BURNS, Ore. — There was no room at the inn last night after the Washington Examiner arrived and took the last spot. Normally at this cold and dreary time of the year, the manager of America’s Best Value Inn said she has vacancies aplenty. But for the last week or so it’s been booked solid.
Other hotels are similarly strained. The difference is journalists and possibly federal law enforcement. She estimated that at least 10 journalists were occupying rooms (and paying for them!), and news teams constantly come and go.
An NBC crew checked out as we were grabbing the continental breakfast. One of the departing team speculated that the government would wait to lower the boom on those occupying buildings at the Malheur National Wildlife Refuge until the journalists got bored and went home.
That may take awhile. According to the booking site Expedia.com, demand for flights to the nearest commercial airport in Redmond, Ore., are likely to push up prices “18 percent in the next seven days.” The site further said that 57 people were looking for flights to this remote area of Oregon right this second and that 74 had already taken the plunge today.

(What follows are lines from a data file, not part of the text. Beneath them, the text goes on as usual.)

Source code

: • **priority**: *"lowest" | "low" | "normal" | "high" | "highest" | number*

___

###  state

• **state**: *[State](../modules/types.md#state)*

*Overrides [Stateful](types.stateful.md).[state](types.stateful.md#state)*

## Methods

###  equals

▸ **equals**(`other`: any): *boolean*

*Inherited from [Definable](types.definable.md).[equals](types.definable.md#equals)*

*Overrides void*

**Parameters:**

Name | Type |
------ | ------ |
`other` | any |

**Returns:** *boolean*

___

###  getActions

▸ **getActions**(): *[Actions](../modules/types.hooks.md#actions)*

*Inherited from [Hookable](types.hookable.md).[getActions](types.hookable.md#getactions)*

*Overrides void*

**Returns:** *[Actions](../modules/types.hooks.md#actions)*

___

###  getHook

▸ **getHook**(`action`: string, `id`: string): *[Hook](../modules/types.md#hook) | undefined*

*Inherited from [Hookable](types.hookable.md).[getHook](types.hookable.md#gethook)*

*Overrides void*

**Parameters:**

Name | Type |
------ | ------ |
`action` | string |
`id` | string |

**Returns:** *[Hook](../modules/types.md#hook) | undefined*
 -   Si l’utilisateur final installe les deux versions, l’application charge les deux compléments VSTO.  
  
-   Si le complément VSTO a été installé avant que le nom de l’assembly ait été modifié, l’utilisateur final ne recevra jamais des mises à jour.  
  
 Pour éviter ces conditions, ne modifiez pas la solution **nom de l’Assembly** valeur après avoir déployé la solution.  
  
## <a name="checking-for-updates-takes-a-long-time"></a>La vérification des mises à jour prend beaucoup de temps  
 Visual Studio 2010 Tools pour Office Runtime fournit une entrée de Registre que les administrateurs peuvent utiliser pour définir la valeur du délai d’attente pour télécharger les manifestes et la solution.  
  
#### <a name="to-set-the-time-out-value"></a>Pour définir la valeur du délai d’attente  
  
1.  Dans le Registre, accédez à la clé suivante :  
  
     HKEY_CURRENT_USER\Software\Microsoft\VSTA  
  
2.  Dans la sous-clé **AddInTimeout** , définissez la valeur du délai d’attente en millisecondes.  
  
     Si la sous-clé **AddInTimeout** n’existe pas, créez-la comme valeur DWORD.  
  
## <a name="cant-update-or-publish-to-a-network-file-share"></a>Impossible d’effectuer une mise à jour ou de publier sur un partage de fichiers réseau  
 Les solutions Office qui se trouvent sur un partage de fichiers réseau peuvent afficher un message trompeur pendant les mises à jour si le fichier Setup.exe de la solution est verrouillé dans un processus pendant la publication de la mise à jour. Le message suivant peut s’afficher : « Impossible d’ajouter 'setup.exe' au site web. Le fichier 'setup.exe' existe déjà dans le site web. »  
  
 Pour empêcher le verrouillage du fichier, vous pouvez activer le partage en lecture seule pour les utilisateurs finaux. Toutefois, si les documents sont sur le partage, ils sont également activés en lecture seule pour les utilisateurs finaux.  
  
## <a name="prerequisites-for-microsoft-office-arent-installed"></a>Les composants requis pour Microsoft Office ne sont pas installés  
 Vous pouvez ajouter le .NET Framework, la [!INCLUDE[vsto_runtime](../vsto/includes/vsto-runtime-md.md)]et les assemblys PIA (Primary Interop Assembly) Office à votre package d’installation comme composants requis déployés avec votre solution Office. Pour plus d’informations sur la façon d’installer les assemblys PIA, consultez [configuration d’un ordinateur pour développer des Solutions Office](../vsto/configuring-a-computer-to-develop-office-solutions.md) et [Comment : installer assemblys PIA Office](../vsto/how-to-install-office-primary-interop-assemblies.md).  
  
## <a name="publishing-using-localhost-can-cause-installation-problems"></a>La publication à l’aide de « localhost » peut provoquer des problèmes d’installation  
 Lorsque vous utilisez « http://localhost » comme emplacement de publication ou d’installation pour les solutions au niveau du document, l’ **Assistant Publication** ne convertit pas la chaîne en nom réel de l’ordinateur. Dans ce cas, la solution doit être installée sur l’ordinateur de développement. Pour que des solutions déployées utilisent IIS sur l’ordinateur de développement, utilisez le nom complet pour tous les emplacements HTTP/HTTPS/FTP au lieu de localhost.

Before heading on to the refuge, we stopped at Ye Olde Castle Family Restaurant and sat down, quite by happenstance, next to a journalist stringing for the New Yorker.
H.L. Mencken once said that if you chuck an “egg out a Pullman window … you will hit a fundamentalist anywhere in the United States.” Heave an egg out a window in Burns these days and you’ll hit a journalist — and give him some color to add to his copy.